Desde que las sábanas comienzan su tarea de protección inicio la lucha por un sueño que me descanse, imaginando fantasías de héroe universal como alternativa seria a los borregos saltando mecánicamente la valla de sus desconsuelos. Pero nada más entrar en esa situación de dominio ficticio, la irrealidad me vence con su presencia completa en situaciones soñadas, echándome de menos, rogándome que intentemos querernos como se quieren los ancianitos más lúcidos de este planeta.

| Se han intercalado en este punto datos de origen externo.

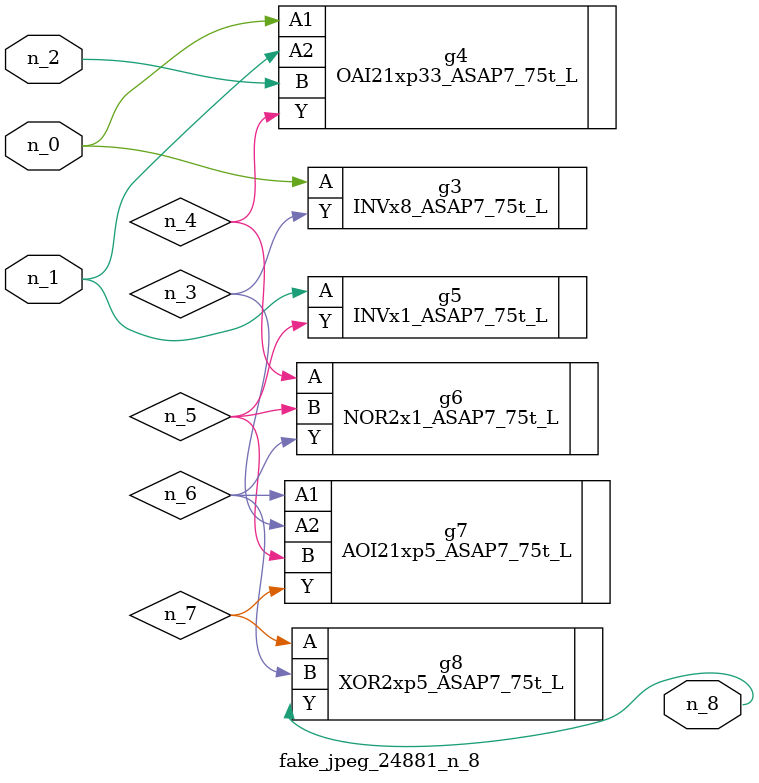
<source format=v>
module fake_jpeg_24881_n_8 (n_0, n_2, n_1, n_8);

input n_0;
input n_2;
input n_1;

output n_8;

wire n_3;
wire n_4;
wire n_6;
wire n_5;
wire n_7;

INVx8_ASAP7_75t_L g3 ( 
.A(n_0),
.Y(n_3)
);

OAI21xp33_ASAP7_75t_L g4 ( 
.A1(n_0),
.A2(n_1),
.B(n_2),
.Y(n_4)
);

INVx1_ASAP7_75t_L g5 ( 
.A(n_1),
.Y(n_5)
);

NOR2x1_ASAP7_75t_L g6 ( 
.A(n_4),
.B(n_5),
.Y(n_6)
);

AOI21xp5_ASAP7_75t_L g7 ( 
.A1(n_6),
.A2(n_3),
.B(n_5),
.Y(n_7)
);

XOR2xp5_ASAP7_75t_L g8 ( 
.A(n_7),
.B(n_6),
.Y(n_8)
);


endmodule
</source>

Transcurren dos horas y mis hazañas no consiguen un espacio completo para desplegarse, dejando paso a amoríos de sirvienta de media tarde con manzanilla; me dejo vencer y olvido lo irreal para rememorar lo único cierto, que es triste y es mío. Casi siempre un tímido beso que ni consigo saborear pero que me reconforta de entrada, al menos al reconocer su rostro, con sus rasgos aniñados mientras me obsequia con ese andar horizontal que siempre me turbó; repesco nuestros pocos diálogos (casi siempre telefónicos) y nuestros encontronazos furtivos. Son las cuatro y es cuando me asaltan las primeras lágrimas incontenibles, al recordar con inquietud de sonámbulo consciente que fui yo el que desmembró el rito. Es en ese instante cuando alcanzo a comprender que todo consistía en algo tan tormentoso pero a la vez dulce cuando se consumaba como un juego sin reglas fijas pero entabladas a medida que se desarrollaba la partida. Había que resignarse y aguardar el siguiente encuentro sin planteárselo; ni mucho menos se podía acosar al contrincante. Creo que es el único juego del mundo en el que en lugar de querer aplastar a tu rival lo que deseas es abrazarlo, amarlo con una ternura meridiana, pero ahí entra una prohibición absoluta. Nada de cuestiones definitivas, todo ha de estar marcado por una absoluta transitoriedad.
La recuerdo demasiado a menudo y quizás por eso la partida ha quedado prácticamente anulada. Es una magnitud impredecible pero parece cerrada de par en par; todo se me desliza en esta suerte de aventura incontrolable a la espera de un último movimiento, la culminación de una serie interminable de reencuentros con la salvedad ineludible de no añorarnos. Yo lo intento pero cada día me cuesta más cumplir con todo, a veces deseo que se convirtiera en la unión aburrida y costumbrista de todos los humanos, llegar a odiarnos, pero en ese mismo instante me resigno, después de tanto tiempo, a un último momento, mínimamente más intenso que los anteriores, en el que relucieran las autenticidades de esta situación que en realidad sólo adivino de soslayo. Ah! Pero si consiguiera una victoria o una derrota definitiva. Me conformo con unas diplomáticas tablas…
Hay relaciones que nos dejan en permanente vigilia, que nos atan a ellas, dejándonos en un limbo sin victorias ni derrotas. Nos sumen en un permanente vaivén constante de emociones encontradas. Son duras y duraderas, encima. Se dilatan, alargando finales sin tablas de salvavión y sin quedar en tablas.